The records follow. Filter them to the lines that hold "fruit".
*** Data extracts Section Begins ***
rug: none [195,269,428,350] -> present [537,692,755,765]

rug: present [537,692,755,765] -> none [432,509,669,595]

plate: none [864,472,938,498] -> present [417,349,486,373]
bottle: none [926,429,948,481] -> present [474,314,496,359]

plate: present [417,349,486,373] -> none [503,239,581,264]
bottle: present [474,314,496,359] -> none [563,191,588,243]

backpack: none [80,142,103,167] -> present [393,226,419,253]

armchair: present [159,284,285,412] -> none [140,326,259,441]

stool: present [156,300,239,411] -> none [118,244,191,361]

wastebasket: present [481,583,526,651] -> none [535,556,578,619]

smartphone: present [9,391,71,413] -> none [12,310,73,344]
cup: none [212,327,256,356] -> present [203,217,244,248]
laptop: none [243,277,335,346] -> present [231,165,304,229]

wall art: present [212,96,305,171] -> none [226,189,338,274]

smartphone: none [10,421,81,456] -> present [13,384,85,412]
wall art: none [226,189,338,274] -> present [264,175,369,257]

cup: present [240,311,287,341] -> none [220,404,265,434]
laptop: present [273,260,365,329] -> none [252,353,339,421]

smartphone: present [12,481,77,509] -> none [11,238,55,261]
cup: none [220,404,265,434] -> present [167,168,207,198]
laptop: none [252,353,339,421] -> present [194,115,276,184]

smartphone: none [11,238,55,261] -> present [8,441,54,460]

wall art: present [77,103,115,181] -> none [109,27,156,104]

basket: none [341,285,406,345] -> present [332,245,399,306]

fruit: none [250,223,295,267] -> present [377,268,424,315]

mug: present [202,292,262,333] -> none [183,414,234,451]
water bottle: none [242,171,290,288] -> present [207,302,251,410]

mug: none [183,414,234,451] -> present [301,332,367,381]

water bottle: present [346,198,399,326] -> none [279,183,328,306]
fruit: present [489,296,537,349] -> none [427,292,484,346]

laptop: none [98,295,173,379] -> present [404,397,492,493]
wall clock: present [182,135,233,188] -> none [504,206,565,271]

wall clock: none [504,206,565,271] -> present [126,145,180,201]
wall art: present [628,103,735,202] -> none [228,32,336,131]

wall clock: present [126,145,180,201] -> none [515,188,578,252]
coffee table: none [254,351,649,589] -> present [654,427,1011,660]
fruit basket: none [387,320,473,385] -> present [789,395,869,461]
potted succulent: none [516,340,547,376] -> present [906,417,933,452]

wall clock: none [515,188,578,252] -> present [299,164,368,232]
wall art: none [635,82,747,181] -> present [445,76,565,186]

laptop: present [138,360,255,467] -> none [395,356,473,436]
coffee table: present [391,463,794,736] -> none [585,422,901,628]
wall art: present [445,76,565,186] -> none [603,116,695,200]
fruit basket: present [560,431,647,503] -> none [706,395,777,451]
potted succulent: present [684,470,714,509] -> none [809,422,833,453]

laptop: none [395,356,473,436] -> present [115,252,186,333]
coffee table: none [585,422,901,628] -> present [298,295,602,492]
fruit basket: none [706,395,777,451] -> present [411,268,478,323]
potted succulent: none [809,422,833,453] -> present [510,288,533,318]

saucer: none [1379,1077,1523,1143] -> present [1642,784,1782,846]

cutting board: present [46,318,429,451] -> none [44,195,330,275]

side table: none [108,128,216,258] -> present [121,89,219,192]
*** Data extracts Section Ends ***
## Solution to this exercise
fruit: none [250,223,295,267] -> present [377,268,424,315]
fruit: present [489,296,537,349] -> none [427,292,484,346]
fruit basket: none [387,320,473,385] -> present [789,395,869,461]
fruit basket: present [560,431,647,503] -> none [706,395,777,451]
fruit basket: none [706,395,777,451] -> present [411,268,478,323]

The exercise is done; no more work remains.